Les Mystères de Paris : feuilleton nocturne et souterrain
Du 19 juin 1842 au 13 octobre 1843, les lecteurs du Journal des Débats ont dévoré un roman-feuilleton d'Eugène Sue, précurseur d'un genre qui connaîtra un immense succès populaire.
Le 19 juin 1842, les lecteurs du Journal des Débats politiques et littéraires trouvent au "rez-de-chaussée" de leur journal un nouveau feuilleton, premier chapitre des Mystères de Paris, intitulé Le Tapis franc ("en argot de vol et de meurtre, signifie un estaminet ou un cabaret du plus bas étage", précise l'auteur).

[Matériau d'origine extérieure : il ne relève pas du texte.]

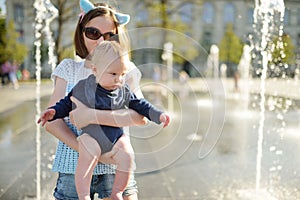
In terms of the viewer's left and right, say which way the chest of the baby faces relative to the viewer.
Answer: facing the viewer and to the right of the viewer

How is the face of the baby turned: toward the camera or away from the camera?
toward the camera

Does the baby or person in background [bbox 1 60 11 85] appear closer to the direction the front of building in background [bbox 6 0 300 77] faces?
the baby

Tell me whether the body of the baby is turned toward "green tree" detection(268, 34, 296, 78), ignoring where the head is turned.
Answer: no

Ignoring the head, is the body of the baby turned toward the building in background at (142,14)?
no

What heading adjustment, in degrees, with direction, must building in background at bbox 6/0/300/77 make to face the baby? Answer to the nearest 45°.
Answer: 0° — it already faces them

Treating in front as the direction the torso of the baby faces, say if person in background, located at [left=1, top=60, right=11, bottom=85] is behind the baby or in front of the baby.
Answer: behind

Le père de ce feuilleton n’est pas un inconnu : issu d’une des familles de médecins les plus célèbres de l’époque, Eugène Sue, figure de la jeunesse dorée parisienne, est déjà célèbre pour ses prouesses de dandy et ses succès de romancier.
C'est son ami Prosper Goubaux, un auteur dramatique également proche d'Alexandre Dumas, qui lui souffle l'idée de délaisser la bonne société pour s'intéresser au peuple. Ce à quoi Sue répond alors, selon ce que rapporte Alexandre Dumas dans Les Morts vont vite : "Mon cher ami, je n’aime pas ce qui est sale et qui sent mauvais".
S'il a donc d’abord rechigné à explorer les bas-fonds parisiens, Eugène Sue finit par accepter. Et ce monde sera pour lui une révélation.
Cette plongée dans les recoins les plus sombres de la capitale, le lecteur va lui aussi y prendre goût et prendre plaisir à s'encanailler dans le dédale des rues obscures, étroites et tortueuses de ce Paris capitale du vice, avec ses personnages plus inquiétants les uns que les autres :
"L'Ogresse a quarante ans environ. Elle est grande, robuste, corpulente, haute en couleur et quelque peu barbue. Sa voix rauque, virile, ses gros bras, ses larges mains, annoncent une force peu commune; elle porte sur son bonnet un vieux foulard rouge et jaune, un châle de, poil de lapin se croise sur sa poitrine et se noue derrière son dos, sa robe de laine verte laisse voir des sabots noirs souvent incendiés par sa chauffrette ; enfin, le teint de l'ogresse est cuivré, enflammé par l'abus des liqueurs fortes. (...)
Le Chourineur, homme de haute taille et de constitution athlétique, a des cheveux d'un blond pâle sur le blanc, des sourcils épais et d'énormes favoris d'un roux ardent. Le hâle, la misère, les rudes labeurs du bagne ont bronzé son teint de cette couleur sombre, olivâtre, pour ainsi dire particulière aux forçats. Malgré son terrible surnom, les traits de cet homme expriment plutôt une sorte d'audace brutale que la férocité, quoique la partie postérieure de son crâne, singulièrement développée, annonce la prédominance des appétits meurtriers et charnels."
Les Mystères de Paris rencontrent un succès inouï. La foule se presse devant les kiosques à journaux lors de chaque parution d'un nouvel épisode, les illettrés se font conter les aventures de ces personnages hauts en couleurs... Quant à Eugène Sue, tout en ouvrant la voie au feuilleton populaire, il se met à se passionner pour la question sociale. Tant et si bien que le livre et son auteur connaîtront bientôt une destinée politique singulière.